54

is there any difference between running an intensive task over sudo with the following commands?:

  1. nice sudo [intensive command here]
  2. sudo nice [intensive command here]

BTW this is for Linux 3.x.

  • 6
    To help you test see `nice bash -c 'ps -p $$ -o pid,ni,comm'`, and `sudo nice bash -c 'ps -p $$ -o pid,ni,comm'`, and `nice sudo bash -c 'ps -p $$ -o pid,ni,comm'`. All three should show you the nice value for the process id ($$) of the spawned shell. – Zoredache Sep 05 '14 at 16:50
  • @Zoredache, while I think that your comment is VERY constructive, we should say that they will all have the same nice value because it gets inherited when forking, which should be the actual answer to the question. – Florin Asăvoaie Sep 05 '14 at 16:54
  • 3
    @FlorinAsavoaie if you think that should be the answer, then please feel free to add it. I added my the above comment as a way to test things, because I personally wasn't 100% confident what would happen, and I decided to find a command that could show the nice value with various invocations. I am in the camp that tends to prefer to actually have a test that shows things are operating they way they are supposed to. – Zoredache Sep 05 '14 at 16:58
  • @FlorinAsavoaie I would have thought so too, but look at http://serverfault.com/a/626576/117546. – emory Sep 06 '14 at 16:52

4 Answers4

104

There's a difference, a crucial one.

If you want to decrease the process' priority, the order does not matter. On the other hand, if you want to increase it, you must put sudo before nice.

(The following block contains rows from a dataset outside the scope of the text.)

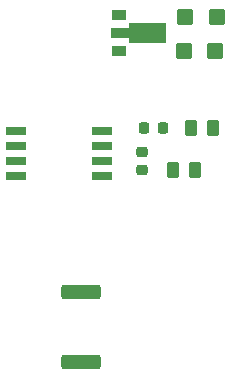
<source format=gbr>
%TF.GenerationSoftware,KiCad,Pcbnew,(6.0.5)*%
%TF.CreationDate,2022-07-13T16:28:14-04:00*%
%TF.ProjectId,torque_motor_design,746f7271-7565-45f6-9d6f-746f725f6465,rev?*%
%TF.SameCoordinates,Original*%
%TF.FileFunction,Paste,Bot*%
%TF.FilePolarity,Positive*%
%FSLAX46Y46*%
G04 Gerber Fmt 4.6, Leading zero omitted, Abs format (unit mm)*
G04 Created by KiCad (PCBNEW (6.0.5)) date 2022-07-13 16:28:14*
%MOMM*%
%LPD*%
G01*
G04 APERTURE LIST*
G04 Aperture macros list*
%AMRoundRect*
0 Rectangle with rounded corners*
0 $1 Rounding radius*
0 $2 $3 $4 $5 $6 $7 $8 $9 X,Y pos of 4 corners*
0 Add a 4 corners polygon primitive as box body*
4,1,4,$2,$3,$4,$5,$6,$7,$8,$9,$2,$3,0*
0 Add four circle primitives for the rounded corners*
1,1,$1+$1,$2,$3*
1,1,$1+$1,$4,$5*
1,1,$1+$1,$6,$7*
1,1,$1+$1,$8,$9*
0 Add four rect primitives between the rounded corners*
20,1,$1+$1,$2,$3,$4,$5,0*
20,1,$1+$1,$4,$5,$6,$7,0*
20,1,$1+$1,$6,$7,$8,$9,0*
20,1,$1+$1,$8,$9,$2,$3,0*%
%AMFreePoly0*
4,1,9,3.862500,-0.866500,0.737500,-0.866500,0.737500,-0.450000,-0.737500,-0.450000,-0.737500,0.450000,0.737500,0.450000,0.737500,0.866500,3.862500,0.866500,3.862500,-0.866500,3.862500,-0.866500,$1*%
G04 Aperture macros list end*
%ADD10R,1.300000X0.900000*%
%ADD11FreePoly0,0.000000*%
%ADD12R,1.700000X0.650000*%
%ADD13RoundRect,0.250000X0.450000X0.425000X-0.450000X0.425000X-0.450000X-0.425000X0.450000X-0.425000X0*%
%ADD14RoundRect,0.250000X-0.262500X-0.450000X0.262500X-0.450000X0.262500X0.450000X-0.262500X0.450000X0*%
%ADD15RoundRect,0.218750X-0.256250X0.218750X-0.256250X-0.218750X0.256250X-0.218750X0.256250X0.218750X0*%
%ADD16RoundRect,0.250000X0.262500X0.450000X-0.262500X0.450000X-0.262500X-0.450000X0.262500X-0.450000X0*%
%ADD17RoundRect,0.250000X1.425000X-0.362500X1.425000X0.362500X-1.425000X0.362500X-1.425000X-0.362500X0*%
%ADD18RoundRect,0.218750X-0.218750X-0.256250X0.218750X-0.256250X0.218750X0.256250X-0.218750X0.256250X0*%
G04 APERTURE END LIST*
D10*
%TO.C,U4*%
X190120000Y-40997000D03*
D11*
X190207500Y-39497000D03*
D10*
X190120000Y-37997000D03*
%TD*%
D12*
%TO.C,U1*%
X181398000Y-51585000D03*
X181398000Y-50315000D03*
X181398000Y-49045000D03*
X181398000Y-47775000D03*
X188698000Y-47775000D03*
X188698000Y-49045000D03*
X188698000Y-50315000D03*
X188698000Y-51585000D03*
%TD*%
D13*
%TO.C,C2*%
X198327000Y-41021000D03*
X195627000Y-41021000D03*
%TD*%
D14*
%TO.C,R8*%
X194725500Y-51074500D03*
X196550500Y-51074500D03*
%TD*%
D15*
%TO.C,D4*%
X192082000Y-49525000D03*
X192082000Y-51100000D03*
%TD*%
D16*
%TO.C,R7*%
X198074500Y-47518500D03*
X196249500Y-47518500D03*
%TD*%
D17*
%TO.C,R3*%
X186970000Y-67322500D03*
X186970000Y-61397500D03*
%TD*%
D13*
%TO.C,C1*%
X198454000Y-38100000D03*
X195754000Y-38100000D03*
%TD*%
D18*
%TO.C,D3*%
X192310500Y-47518500D03*
X193885500Y-47518500D03*
%TD*%
M02*

</source>
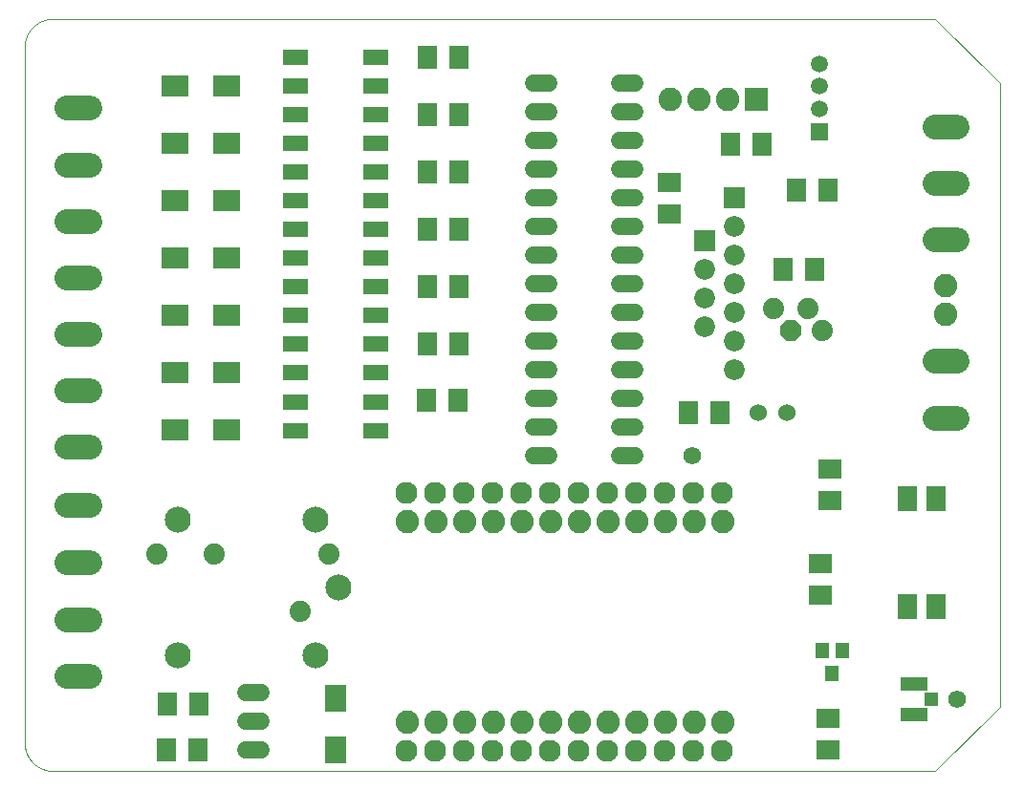
<source format=gts>
G75*
%MOIN*%
%OFA0B0*%
%FSLAX25Y25*%
%IPPOS*%
%LPD*%
%AMOC8*
5,1,8,0,0,1.08239X$1,22.5*
%
%ADD10C,0.00100*%
%ADD11R,0.07887X0.07099*%
%ADD12C,0.08200*%
%ADD13R,0.07099X0.07887*%
%ADD14R,0.08800X0.05800*%
%ADD15C,0.08600*%
%ADD16C,0.07400*%
%ADD17C,0.06000*%
%ADD18R,0.07099X0.08674*%
%ADD19C,0.06200*%
%ADD20R,0.09461X0.04934*%
%ADD21R,0.04934X0.04737*%
%ADD22R,0.07225X0.07225*%
%ADD23C,0.07225*%
%ADD24C,0.06000*%
%ADD25C,0.09068*%
%ADD26R,0.09800X0.07769*%
%ADD27R,0.05950X0.05950*%
%ADD28C,0.05950*%
%ADD29R,0.04800X0.05300*%
%ADD30C,0.07700*%
%ADD31R,0.07769X0.09800*%
%ADD32OC8,0.07400*%
%ADD33R,0.08200X0.08200*%
D10*
X0057595Y0046433D02*
X0057595Y0288933D01*
X0057598Y0289175D01*
X0057607Y0289416D01*
X0057621Y0289657D01*
X0057642Y0289898D01*
X0057668Y0290138D01*
X0057700Y0290378D01*
X0057738Y0290617D01*
X0057781Y0290854D01*
X0057831Y0291091D01*
X0057886Y0291326D01*
X0057946Y0291560D01*
X0058013Y0291792D01*
X0058084Y0292023D01*
X0058162Y0292252D01*
X0058245Y0292479D01*
X0058333Y0292704D01*
X0058427Y0292927D01*
X0058526Y0293147D01*
X0058631Y0293365D01*
X0058740Y0293580D01*
X0058855Y0293793D01*
X0058975Y0294003D01*
X0059100Y0294209D01*
X0059230Y0294413D01*
X0059365Y0294614D01*
X0059505Y0294811D01*
X0059649Y0295005D01*
X0059798Y0295195D01*
X0059952Y0295381D01*
X0060110Y0295564D01*
X0060272Y0295743D01*
X0060439Y0295918D01*
X0060610Y0296089D01*
X0060785Y0296256D01*
X0060964Y0296418D01*
X0061147Y0296576D01*
X0061333Y0296730D01*
X0061523Y0296879D01*
X0061717Y0297023D01*
X0061914Y0297163D01*
X0062115Y0297298D01*
X0062319Y0297428D01*
X0062525Y0297553D01*
X0062735Y0297673D01*
X0062948Y0297788D01*
X0063163Y0297897D01*
X0063381Y0298002D01*
X0063601Y0298101D01*
X0063824Y0298195D01*
X0064049Y0298283D01*
X0064276Y0298366D01*
X0064505Y0298444D01*
X0064736Y0298515D01*
X0064968Y0298582D01*
X0065202Y0298642D01*
X0065437Y0298697D01*
X0065674Y0298747D01*
X0065911Y0298790D01*
X0066150Y0298828D01*
X0066390Y0298860D01*
X0066630Y0298886D01*
X0066871Y0298907D01*
X0067112Y0298921D01*
X0067353Y0298930D01*
X0067595Y0298933D01*
X0375095Y0298933D01*
X0397595Y0276433D01*
X0397595Y0058933D01*
X0375095Y0036433D01*
X0067595Y0036433D01*
X0067353Y0036436D01*
X0067112Y0036445D01*
X0066871Y0036459D01*
X0066630Y0036480D01*
X0066390Y0036506D01*
X0066150Y0036538D01*
X0065911Y0036576D01*
X0065674Y0036619D01*
X0065437Y0036669D01*
X0065202Y0036724D01*
X0064968Y0036784D01*
X0064736Y0036851D01*
X0064505Y0036922D01*
X0064276Y0037000D01*
X0064049Y0037083D01*
X0063824Y0037171D01*
X0063601Y0037265D01*
X0063381Y0037364D01*
X0063163Y0037469D01*
X0062948Y0037578D01*
X0062735Y0037693D01*
X0062525Y0037813D01*
X0062319Y0037938D01*
X0062115Y0038068D01*
X0061914Y0038203D01*
X0061717Y0038343D01*
X0061523Y0038487D01*
X0061333Y0038636D01*
X0061147Y0038790D01*
X0060964Y0038948D01*
X0060785Y0039110D01*
X0060610Y0039277D01*
X0060439Y0039448D01*
X0060272Y0039623D01*
X0060110Y0039802D01*
X0059952Y0039985D01*
X0059798Y0040171D01*
X0059649Y0040361D01*
X0059505Y0040555D01*
X0059365Y0040752D01*
X0059230Y0040953D01*
X0059100Y0041157D01*
X0058975Y0041363D01*
X0058855Y0041573D01*
X0058740Y0041786D01*
X0058631Y0042001D01*
X0058526Y0042219D01*
X0058427Y0042439D01*
X0058333Y0042662D01*
X0058245Y0042887D01*
X0058162Y0043114D01*
X0058084Y0043343D01*
X0058013Y0043574D01*
X0057946Y0043806D01*
X0057886Y0044040D01*
X0057831Y0044275D01*
X0057781Y0044512D01*
X0057738Y0044749D01*
X0057700Y0044988D01*
X0057668Y0045228D01*
X0057642Y0045468D01*
X0057621Y0045709D01*
X0057607Y0045950D01*
X0057598Y0046191D01*
X0057595Y0046433D01*
D11*
X0282345Y0230921D03*
X0282345Y0241945D03*
X0338461Y0141919D03*
X0338461Y0130896D03*
X0334934Y0108803D03*
X0334934Y0097780D03*
X0337595Y0054945D03*
X0337595Y0043921D03*
D12*
X0300883Y0053539D03*
X0290883Y0053539D03*
X0280883Y0053539D03*
X0270883Y0053539D03*
X0260883Y0053539D03*
X0250883Y0053539D03*
X0240883Y0053539D03*
X0230883Y0053539D03*
X0220883Y0053539D03*
X0210883Y0053539D03*
X0200883Y0053539D03*
X0190883Y0053539D03*
X0190883Y0123539D03*
X0200883Y0123539D03*
X0210883Y0123539D03*
X0220883Y0123539D03*
X0230883Y0123539D03*
X0240883Y0123539D03*
X0250883Y0123539D03*
X0260883Y0123539D03*
X0270883Y0123539D03*
X0280883Y0123539D03*
X0290883Y0123539D03*
X0300883Y0123539D03*
X0378595Y0195683D03*
X0378595Y0205683D03*
X0302595Y0270958D03*
X0292595Y0270908D03*
X0282595Y0270958D03*
D13*
X0303833Y0255183D03*
X0314857Y0255183D03*
X0326833Y0239183D03*
X0337857Y0239183D03*
X0333107Y0211433D03*
X0322083Y0211433D03*
X0300107Y0161433D03*
X0289083Y0161433D03*
X0208717Y0165705D03*
X0197694Y0165705D03*
X0198087Y0185390D03*
X0209111Y0185390D03*
X0209111Y0205390D03*
X0198087Y0205390D03*
X0198087Y0225390D03*
X0209111Y0225390D03*
X0209111Y0245390D03*
X0198087Y0245390D03*
X0198087Y0265390D03*
X0209111Y0265390D03*
X0209111Y0285390D03*
X0198087Y0285390D03*
X0118457Y0059783D03*
X0107433Y0059783D03*
X0107173Y0043743D03*
X0118197Y0043743D03*
D14*
X0152099Y0155311D03*
X0152099Y0165311D03*
X0152099Y0175390D03*
X0152099Y0185390D03*
X0152099Y0195390D03*
X0152099Y0205390D03*
X0152099Y0215390D03*
X0152099Y0225390D03*
X0152099Y0235390D03*
X0152099Y0245390D03*
X0152099Y0255390D03*
X0152099Y0265390D03*
X0152099Y0275390D03*
X0152099Y0285390D03*
X0180099Y0285390D03*
X0180099Y0275390D03*
X0180099Y0265390D03*
X0180099Y0255390D03*
X0180099Y0245390D03*
X0180099Y0235390D03*
X0180099Y0225390D03*
X0180099Y0215390D03*
X0180099Y0205390D03*
X0180099Y0195390D03*
X0180099Y0185390D03*
X0180099Y0175390D03*
X0180099Y0165311D03*
X0180099Y0155311D03*
D15*
X0080294Y0149359D02*
X0072494Y0149359D01*
X0072494Y0169159D02*
X0080294Y0169159D01*
X0080294Y0188859D02*
X0072494Y0188859D01*
X0072494Y0208559D02*
X0080294Y0208559D01*
X0080294Y0228259D02*
X0072494Y0228259D01*
X0072494Y0247959D02*
X0080294Y0247959D01*
X0080294Y0267759D02*
X0072494Y0267759D01*
X0072494Y0129065D02*
X0080294Y0129065D01*
X0080294Y0109265D02*
X0072494Y0109265D01*
X0072455Y0089128D02*
X0080255Y0089128D01*
X0080255Y0069328D02*
X0072455Y0069328D01*
X0374896Y0159565D02*
X0382696Y0159565D01*
X0382696Y0179365D02*
X0374896Y0179365D01*
X0374945Y0221733D02*
X0382745Y0221733D01*
X0382745Y0241433D02*
X0374945Y0241433D01*
X0374945Y0261133D02*
X0382745Y0261133D01*
D16*
X0330595Y0197746D03*
X0335595Y0190120D03*
X0318595Y0197746D03*
X0163745Y0112236D03*
X0153745Y0092236D03*
X0123745Y0112236D03*
X0103745Y0112236D03*
D17*
X0134865Y0063853D02*
X0140065Y0063853D01*
X0140065Y0053853D02*
X0134865Y0053853D01*
X0134865Y0043853D02*
X0140065Y0043853D01*
X0235135Y0146453D02*
X0240335Y0146453D01*
X0240335Y0156453D02*
X0235135Y0156453D01*
X0235135Y0166453D02*
X0240335Y0166453D01*
X0240335Y0176453D02*
X0235135Y0176453D01*
X0235135Y0186453D02*
X0240335Y0186453D01*
X0240335Y0196453D02*
X0235135Y0196453D01*
X0235135Y0206453D02*
X0240335Y0206453D01*
X0240335Y0216453D02*
X0235135Y0216453D01*
X0235135Y0226453D02*
X0240335Y0226453D01*
X0240335Y0236453D02*
X0235135Y0236453D01*
X0235135Y0246453D02*
X0240335Y0246453D01*
X0240335Y0256453D02*
X0235135Y0256453D01*
X0235135Y0266453D02*
X0240335Y0266453D01*
X0240335Y0276453D02*
X0235135Y0276453D01*
X0265135Y0276453D02*
X0270335Y0276453D01*
X0270335Y0266453D02*
X0265135Y0266453D01*
X0265135Y0256453D02*
X0270335Y0256453D01*
X0270335Y0246453D02*
X0265135Y0246453D01*
X0265135Y0236453D02*
X0270335Y0236453D01*
X0270335Y0226453D02*
X0265135Y0226453D01*
X0265135Y0216453D02*
X0270335Y0216453D01*
X0270335Y0206453D02*
X0265135Y0206453D01*
X0265135Y0196453D02*
X0270335Y0196453D01*
X0270335Y0186453D02*
X0265135Y0186453D01*
X0265135Y0176453D02*
X0270335Y0176453D01*
X0270335Y0166453D02*
X0265135Y0166453D01*
X0265135Y0156453D02*
X0270335Y0156453D01*
X0270335Y0146453D02*
X0265135Y0146453D01*
D18*
X0365470Y0131338D03*
X0375470Y0131338D03*
X0375470Y0093779D03*
X0365470Y0093779D03*
D19*
X0382595Y0061433D03*
X0290345Y0146433D03*
D20*
X0367595Y0066846D03*
X0367595Y0056020D03*
D21*
X0373599Y0061433D03*
D22*
X0294595Y0221433D03*
X0305095Y0236433D03*
D23*
X0305095Y0226433D03*
X0305095Y0216433D03*
X0294595Y0211433D03*
X0305095Y0206433D03*
X0294595Y0201433D03*
X0305095Y0196433D03*
X0294595Y0191433D03*
X0305095Y0186433D03*
X0305095Y0176433D03*
D24*
X0313345Y0161433D03*
X0323345Y0161433D03*
D25*
X0166985Y0100433D03*
X0159111Y0124055D03*
X0111079Y0124055D03*
X0111079Y0076811D03*
X0159111Y0076811D03*
D26*
X0128135Y0155433D03*
X0110056Y0155433D03*
X0110056Y0175433D03*
X0128135Y0175433D03*
X0128135Y0195433D03*
X0110056Y0195433D03*
X0110056Y0215433D03*
X0128135Y0215433D03*
X0128135Y0235433D03*
X0110056Y0235433D03*
X0110056Y0255433D03*
X0128135Y0255433D03*
X0128135Y0275433D03*
X0110056Y0275433D03*
D27*
X0334595Y0259622D03*
D28*
X0334595Y0267496D03*
X0334595Y0275370D03*
X0334595Y0283244D03*
D29*
X0335595Y0078433D03*
X0342595Y0078433D03*
X0339095Y0070433D03*
D30*
X0300845Y0043433D03*
X0290845Y0043433D03*
X0280845Y0043433D03*
X0270845Y0043433D03*
X0260845Y0043433D03*
X0250845Y0043433D03*
X0240845Y0043433D03*
X0230845Y0043433D03*
X0220845Y0043433D03*
X0210845Y0043433D03*
X0200845Y0043433D03*
X0190845Y0043433D03*
X0190845Y0133558D03*
X0200845Y0133558D03*
X0210845Y0133558D03*
X0220845Y0133558D03*
X0230845Y0133558D03*
X0240845Y0133558D03*
X0250845Y0133558D03*
X0260845Y0133558D03*
X0270845Y0133558D03*
X0280845Y0133558D03*
X0290845Y0133558D03*
X0300845Y0133558D03*
D31*
X0166095Y0061972D03*
X0166095Y0043894D03*
D32*
X0324595Y0190120D03*
D33*
X0312620Y0270908D03*
M02*

</source>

Since you are running the command as a normal user (otherwise you would not bother with sudo at all), you can only decrease the priority of your command. But if you use sudo first, you can increase it if you want.

ThoriumBR
  • 5,272
  • 2
  • 23
  • 34
16

If you run nice sudo then the prompt for your password will also be niced, but since you'll spend far more time typing it, it really doesn't matter much.

As ThoriumBR noted, if you are lowering the priority, then the order is irrelevant, but if you want to raise the priority, then (since this must be done as root) you must use sudo nice.

Otherwise I can't imagine any real difference.

Michael Hampton
  • 237,123
  • 42
  • 477
  • 940
2

Using the 'principle of least privilege' you should only run a program with root privileges if it needs them, and then drop them again as soon as you don't need them anymore.

So yes, there is a difference, if there is an exploit for nice, an attacker could run code with the same privileges as the nice program.

Also, sudo resets your environment, so it migh thave side effects, try

$ echo 'echo $PATH' | sh
/usr/lib64/qt-3.3/bin:/usr/local/bin:/usr/bin:/bin:/usr/local/sbin:/usr/sbin:/home/jens/.local/bin:/home/jens/bin:/home/jens/.local/bin
$ echo 'echo $PATH' | sudo sh
[sudo] password for jens: 
/sbin:/bin:/usr/sbin:/usr/bin

So the 'nice' command you run via sudo might actually end up being a different binary.

$ which ash
~/.local/bin/ash
$ sudo which ash
[sudo] password for jens: 
which: no ash in (/sbin:/bin:/usr/sbin:/usr/bin)
Jens Timmerman
  • 866
  • 4
  • 10
2

Late answer:

If your sudo access is limited to certain programs (foo and bar, for example), then you won't have authority to run sudo nice foo, but will be allowed to run nice sudo foo.